Friedmanniella in lung emerged as significant (ALDEx2 + MaAsLin2) only after BMDD imputation, not in any raw data condition. Cross-referencing Nejman Table S7 shows that Friedmanniella does have a lung prevalence signal (binomial FDR = 0.017, +5.4% tumour enrichment), suggesting BMDD recovered a genuine signal masked by sampling zeros. Findings unique to imputed data should generally be treated as hypothesis-generating, but this case has supporting prevalence evidence from the original study.

Ovary: underpowered

With only 24 samples (12 paired patients), the ovary dataset is substantially below the recommended minimum for reliable DA analysis. ALDEx2 and MaAsLin2 found zero significant genera in all conditions. The Escherichia / Shigella tumour enrichment called by DESeq2 and ANCOM-BC2 is not supported by Nejman's prevalence data (0.4% effect size, p = 0.93) and is likely a false positive driven by the small sample size. BMDD could not be applied to the ovary data due to insufficient sample size for stable Bayesian estimation.

Limitations

Pre-normalised input. SMURF-normalised counts were rounded to integers, violating the raw-count assumptions of DESeq2 and MaAsLin2. Compositionally-aware methods (ALDEx2, ANCOM-BC2) are more appropriate for this data type. Genus-level resolution. Aggregating to genus level is standard for low-biomass 16S data but loses species-level specificity. For example, S. haemolyticus rather than S. aureus is the primary driver of the breast signal. Sample size. The ovary cohort is severely underpowered, so the ovary-specific findings should not be treated as reliable. Low biomass. Tumour microbiome studies are susceptible to contamination; Nejman et al. implemented extensive controls, but this caveat applies to all downstream analyses.

References

Nejman D, et al. The human tumor microbiome is composed of tumor type-specific intracellular bacteria. Science. 2020;368(6494):973–980. doi:10.1126/science.aay9189

Nearing JT, et al. Microbiome differential abundance methods produce different results across 38 datasets. Nature Communications. 2022;13:342. doi:10.1038/s41467-022-28034-z

Lin H, Peddada SD. Analysis of compositions of microbiomes with bias correction. Nature Communications. 2020;11:3514.
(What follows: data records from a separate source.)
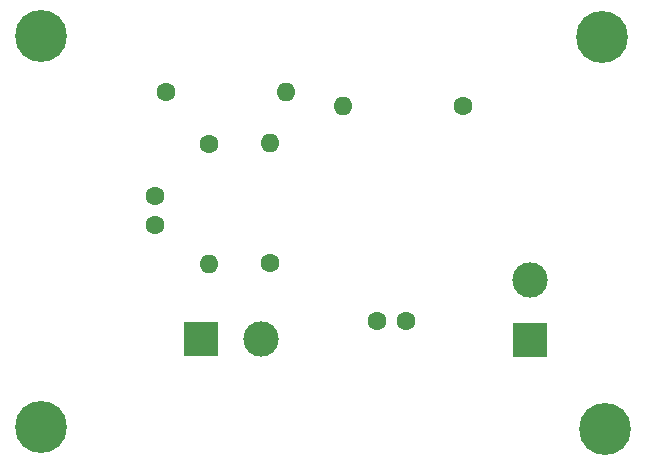
<source format=gbr>
%TF.GenerationSoftware,KiCad,Pcbnew,(5.1.7)-1*%
%TF.CreationDate,2022-10-27T22:03:01+03:00*%
%TF.ProjectId,wien_osc,7769656e-5f6f-4736-932e-6b696361645f,rev?*%
%TF.SameCoordinates,Original*%
%TF.FileFunction,Soldermask,Bot*%
%TF.FilePolarity,Negative*%
%FSLAX46Y46*%
G04 Gerber Fmt 4.6, Leading zero omitted, Abs format (unit mm)*
G04 Created by KiCad (PCBNEW (5.1.7)-1) date 2022-10-27 22:03:01*
%MOMM*%
%LPD*%
G01*
G04 APERTURE LIST*
%ADD10C,4.400000*%
%ADD11O,1.600000X1.600000*%
%ADD12C,1.600000*%
%ADD13C,3.000000*%
%ADD14R,3.000000X3.000000*%
G04 APERTURE END LIST*
D10*
%TO.C,H4*%
X172720000Y-117094000D03*
%TD*%
D11*
%TO.C,2100 ohm*%
X150530560Y-89748360D03*
D12*
X160690560Y-89748360D03*
%TD*%
D11*
%TO.C,1k ohm*%
X144332960Y-92890340D03*
D12*
X144332960Y-103050340D03*
%TD*%
D11*
%TO.C,1k ohm*%
X145719800Y-88595200D03*
D12*
X135559800Y-88595200D03*
%TD*%
D11*
%TO.C,1k ohm*%
X139181840Y-103174800D03*
D12*
X139181840Y-93014800D03*
%TD*%
D13*
%TO.C,9 V*%
X166375080Y-104475280D03*
D14*
X166375080Y-109555280D03*
%TD*%
D13*
%TO.C,9V*%
X143570960Y-109468920D03*
D14*
X138490960Y-109468920D03*
%TD*%
D10*
%TO.C,H3*%
X172500000Y-83954620D03*
%TD*%
%TO.C,H2*%
X125000000Y-116906040D03*
%TD*%
%TO.C,H1*%
X125000000Y-83868260D03*
%TD*%
D12*
%TO.C,0.1 uF*%
X153395040Y-107955080D03*
X155895040Y-107955080D03*
%TD*%
%TO.C,0.1 uF*%
X134653020Y-97352480D03*
X134653020Y-99852480D03*
%TD*%
M02*

</source>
Fernandes AD, et al. Unifying the analysis of high-throughput sequencing datasets. Microbiome. 2014;2:15.

Mallick H, et al. Multivariable association discovery in population-scale meta-omics studies. PLOS Computational Biology. 2021;17(11):e1009442.

Jiang R, Li WV, Li JJ. mbImpute: an accurate and robust imputation method for microbiome data. Genome Biology. 2021;22:192.

Urbaniak C, et al. The microbiota of breast tissue and its association with breast cancer. Applied and Environmental Microbiology. 2016;82(16):5039–5048.